§ Problem statement: An exact copy of the data is required, with no pictures in it.

§ Task material:
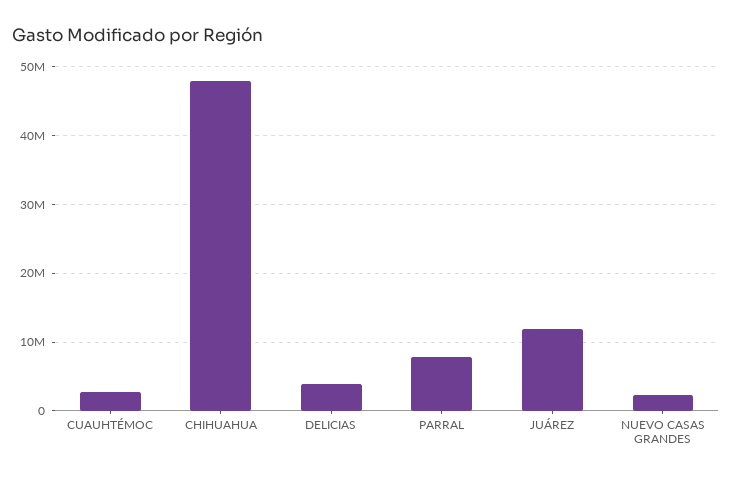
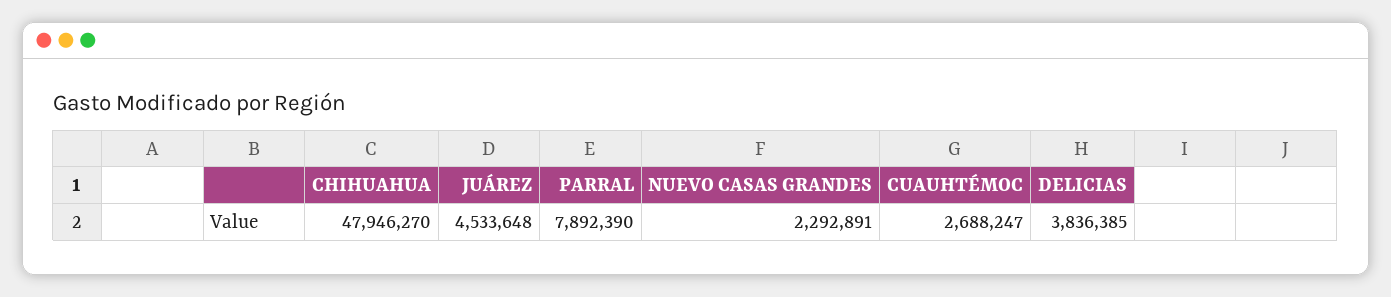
  {
    "CUAUHTÉMOC": 2688247,
    "CHIHUAHUA": 47946270,
    "DELICIAS": 3836385,
    "PARRAL": 7892390,
-   "JUÁREZ": 12000000,
+   "JUÁREZ": 4533648,
    "NUEVO CASAS GRANDES": 2292891
  }

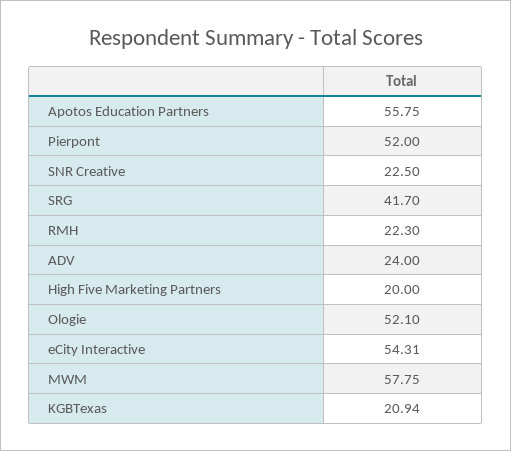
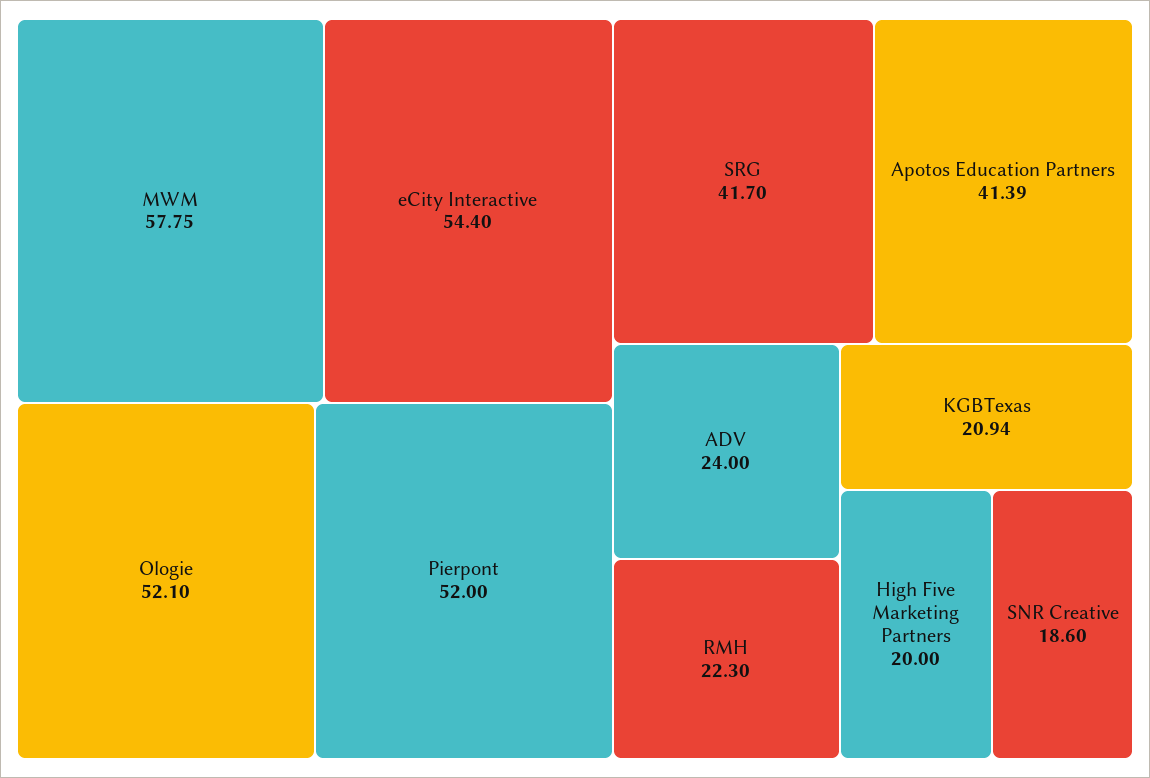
  {
-   "Apotos Education Partners": 55.75,
+   "Apotos Education Partners": 41.39,
    "Pierpont": 52,
-   "SNR Creative": 22.5,
+   "SNR Creative": 18.6,
    "SRG": 41.7,
    "RMH": 22.3,
    "ADV": 24,
    "High Five Marketing Partners": 20,
    "Ologie": 52.1,
-   "eCity Interactive": 54.31,
+   "eCity Interactive": 54.4,
    "MWM": 57.75,
    "KGBTexas": 20.94
  }

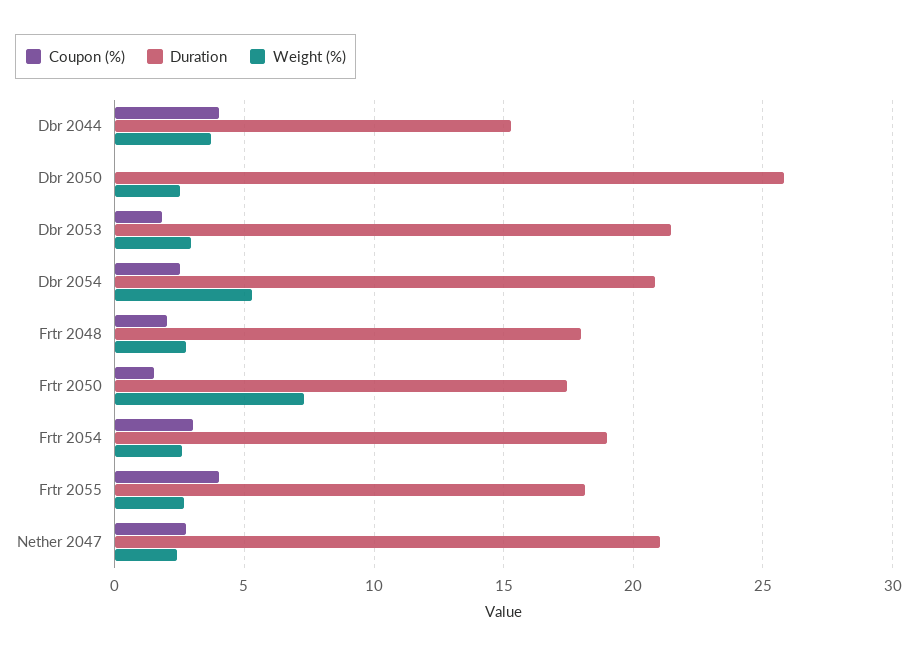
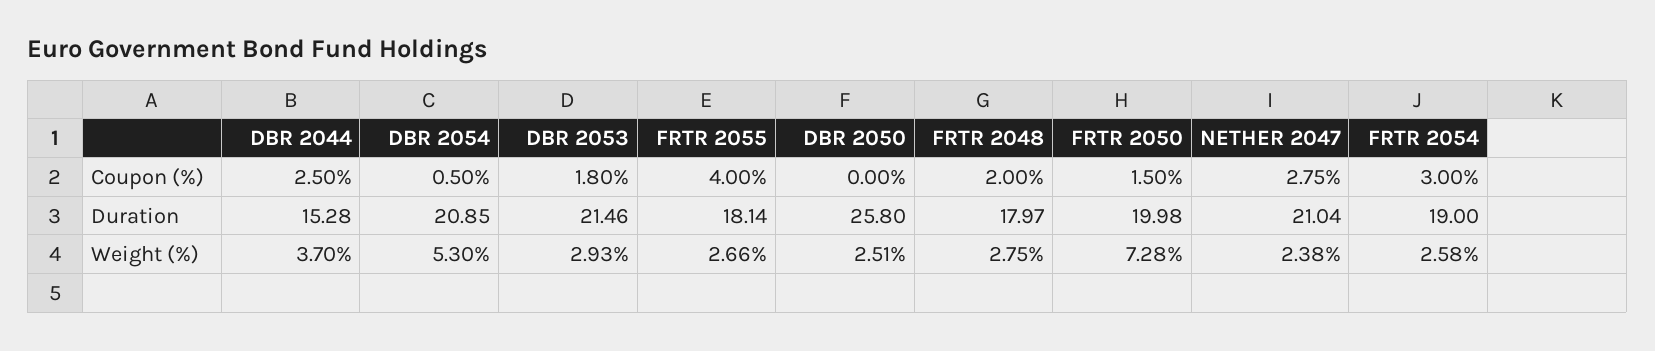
  {
    "Coupon (%)": {
-     "Dbr 2044": 4,
+     "Dbr 2044": 2.5,
      "Dbr 2050": 0,
      "Dbr 2053": 1.8,
-     "Dbr 2054": 2.5,
+     "Dbr 2054": 0.5,
      "Frtr 2048": 2,
      "Frtr 2050": 1.5,
      "Frtr 2054": 3,
      "Frtr 2055": 4,
      "Nether 2047": 2.75
    },
    "Duration": {
      "Dbr 2044": 15.28,
      "Dbr 2050": 25.8,
      "Dbr 2053": 21.46,
      "Dbr 2054": 20.85,
      "Frtr 2048": 17.97,
-     "Frtr 2050": 17.5,
+     "Frtr 2050": 19.98,
      "Frtr 2054": 19,
      "Frtr 2055": 18.14,
      "Nether 2047": 21.04
    },
    "Weight (%)": {
      "Dbr 2044": 3.7,
      "Dbr 2050": 2.51,
      "Dbr 2053": 2.93,
      "Dbr 2054": 5.3,
      "Frtr 2048": 2.75,
      "Frtr 2050": 7.28,
      "Frtr 2054": 2.58,
      "Frtr 2055": 2.66,
      "Nether 2047": 2.38
    }
  }

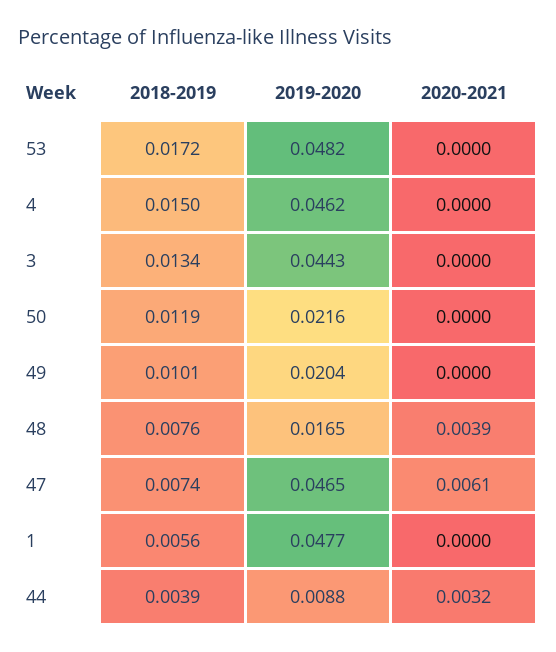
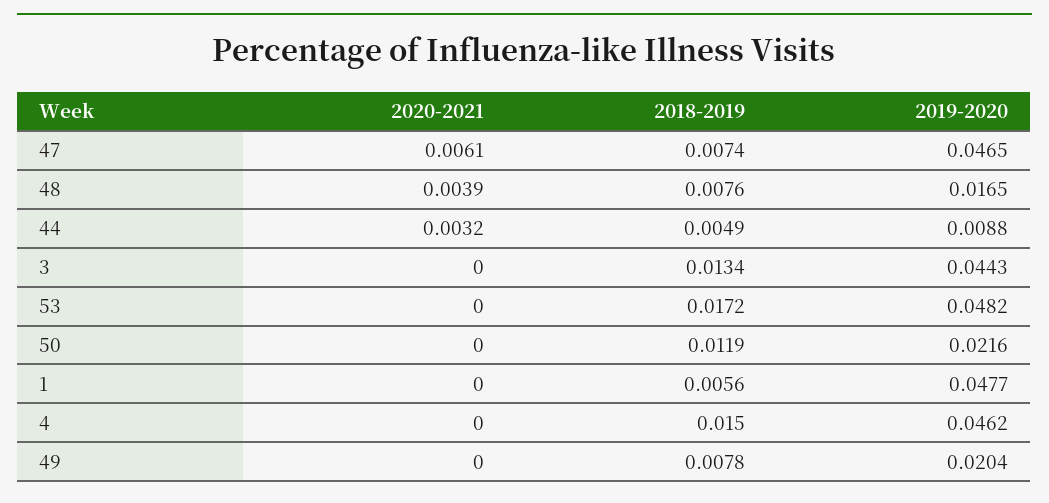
  {
    "2018-2019": {
      "53": 0.0172,
      "4": 0.015,
      "3": 0.0134,
      "50": 0.0119,
-     "49": 0.0101,
+     "49": 0.0078,
      "48": 0.0076,
      "47": 0.0074,
      "1": 0.0056,
-     "44": 0.0039
+     "44": 0.0049
    },
    "2019-2020": {
      "53": 0.0482,
      "4": 0.0462,
      "3": 0.0443,
      "50": 0.0216,
      "49": 0.0204,
      "48": 0.0165,
      "47": 0.0465,
      "1": 0.0477,
      "44": 0.0088
    },
    "2020-2021": {
      "53": 0,
      "4": 0,
      "3": 0,
      "50": 0,
      "49": 0,
      "48": 0.0039,
      "47": 0.0061,
      "1": 0,
      "44": 0.0032
    }
  }

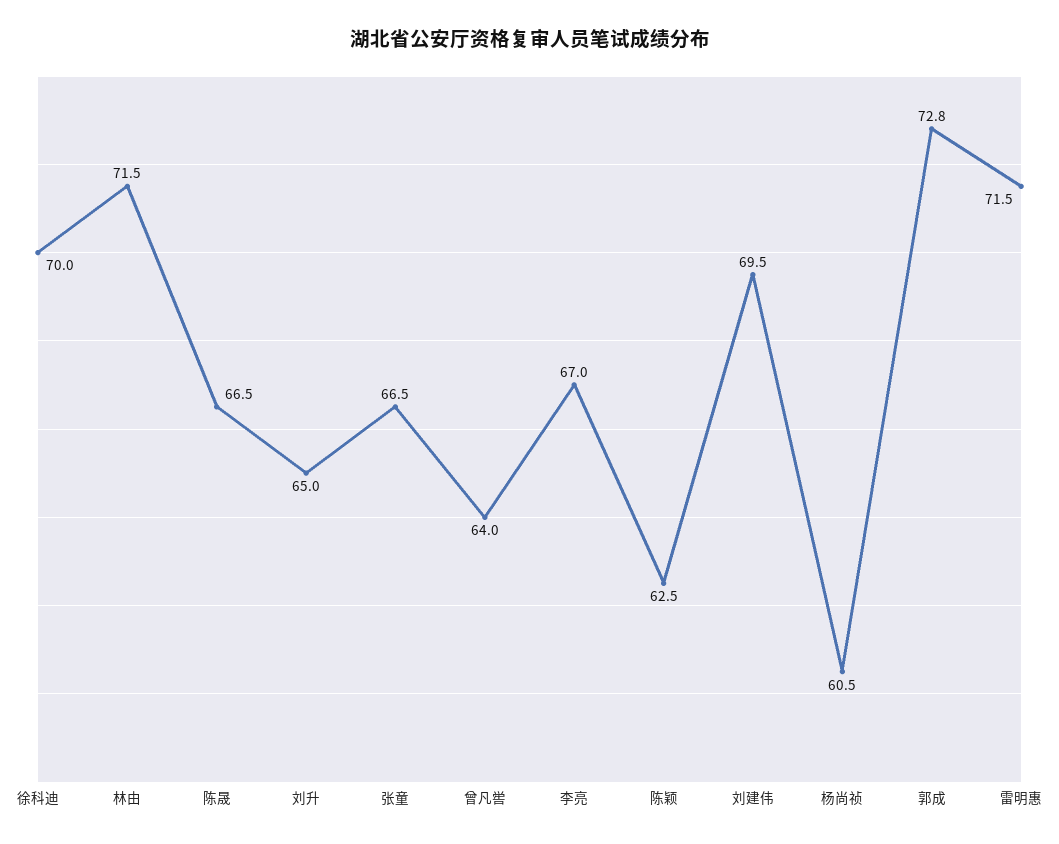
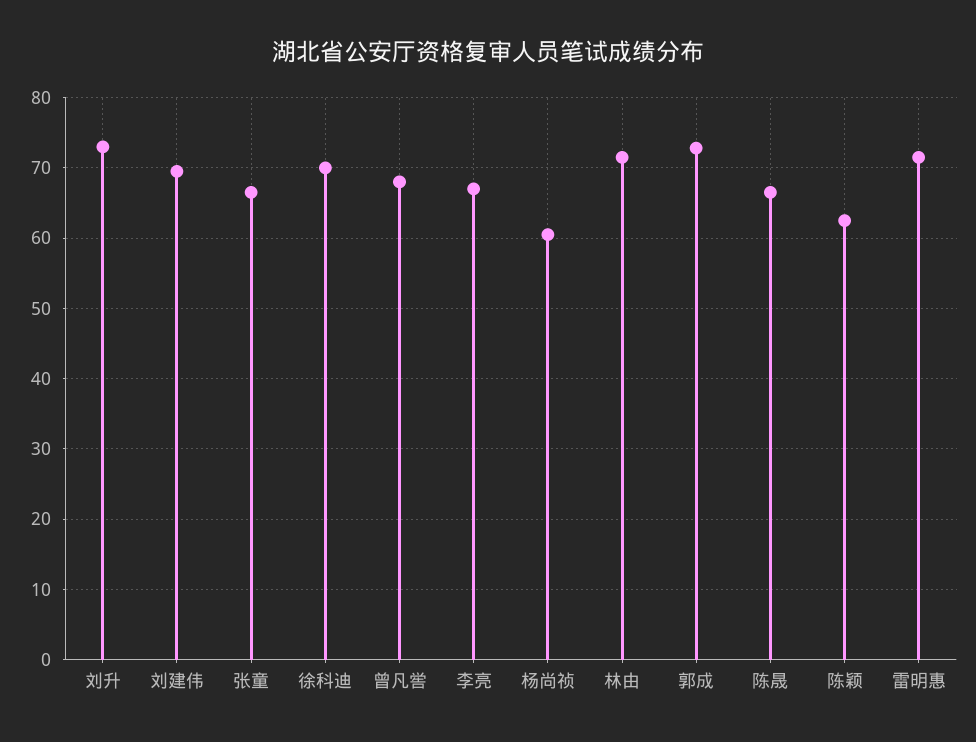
  {
    "徐科迪": 70,
    "林由": 71.5,
    "陈晟": 66.5,
-   "刘升": 65,
+   "刘升": 73,
    "张童": 66.5,
-   "曾凡喾": 64,
+   "曾凡喾": 68,
    "李亮": 67,
    "陈颖": 62.5,
    "刘建伟": 69.5,
    "杨尚祯": 60.5,
    "郭成": 72.8,
    "雷明惠": 71.5
  }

§ Exercise result:
  {
    "CUAUHTÉMOC": 2688247,
    "CHIHUAHUA": 47946270,
    "DELICIAS": 3836385,
    "PARRAL": 7892390,
-   "JUÁREZ": 12000000,
+   "JUÁREZ": 4533648,
    "NUEVO CASAS GRANDES": 2292891
  }

  {
-   "Apotos Education Partners": 55.75,
+   "Apotos Education Partners": 41.39,
    "Pierpont": 52,
-   "SNR Creative": 22.5,
+   "SNR Creative": 18.6,
    "SRG": 41.7,
    "RMH": 22.3,
    "ADV": 24,
    "High Five Marketing Partners": 20,
    "Ologie": 52.1,
-   "eCity Interactive": 54.31,
+   "eCity Interactive": 54.4,
    "MWM": 57.75,
    "KGBTexas": 20.94
  }

  {
    "Coupon (%)": {
-     "Dbr 2044": 4,
+     "Dbr 2044": 2.5,
      "Dbr 2050": 0,
      "Dbr 2053": 1.8,
-     "Dbr 2054": 2.5,
+     "Dbr 2054": 0.5,
      "Frtr 2048": 2,
      "Frtr 2050": 1.5,
      "Frtr 2054": 3,
      "Frtr 2055": 4,
      "Nether 2047": 2.75
    },
    "Duration": {
      "Dbr 2044": 15.28,
      "Dbr 2050": 25.8,
      "Dbr 2053": 21.46,
      "Dbr 2054": 20.85,
      "Frtr 2048": 17.97,
-     "Frtr 2050": 17.5,
+     "Frtr 2050": 19.98,
      "Frtr 2054": 19,
      "Frtr 2055": 18.14,
      "Nether 2047": 21.04
    },
    "Weight (%)": {
      "Dbr 2044": 3.7,
      "Dbr 2050": 2.51,
      "Dbr 2053": 2.93,
      "Dbr 2054": 5.3,
      "Frtr 2048": 2.75,
      "Frtr 2050": 7.28,
      "Frtr 2054": 2.58,
      "Frtr 2055": 2.66,
      "Nether 2047": 2.38
    }
  }

  {
    "2018-2019": {
      "53": 0.0172,
      "4": 0.015,
      "3": 0.0134,
      "50": 0.0119,
-     "49": 0.0101,
+     "49": 0.0078,
      "48": 0.0076,
      "47": 0.0074,
      "1": 0.0056,
-     "44": 0.0039
+     "44": 0.0049
    },
    "2019-2020": {
      "53": 0.0482,
      "4": 0.0462,
      "3": 0.0443,
      "50": 0.0216,
      "49": 0.0204,
      "48": 0.0165,
      "47": 0.0465,
      "1": 0.0477,
      "44": 0.0088
    },
    "2020-2021": {
      "53": 0,
      "4": 0,
      "3": 0,
      "50": 0,
      "49": 0,
      "48": 0.0039,
      "47": 0.0061,
      "1": 0,
      "44": 0.0032
    }
  }

  {
    "徐科迪": 70,
    "林由": 71.5,
    "陈晟": 66.5,
-   "刘升": 65,
+   "刘升": 73,
    "张童": 66.5,
-   "曾凡喾": 64,
+   "曾凡喾": 68,
    "李亮": 67,
    "陈颖": 62.5,
    "刘建伟": 69.5,
    "杨尚祯": 60.5,
    "郭成": 72.8,
    "雷明惠": 71.5
  }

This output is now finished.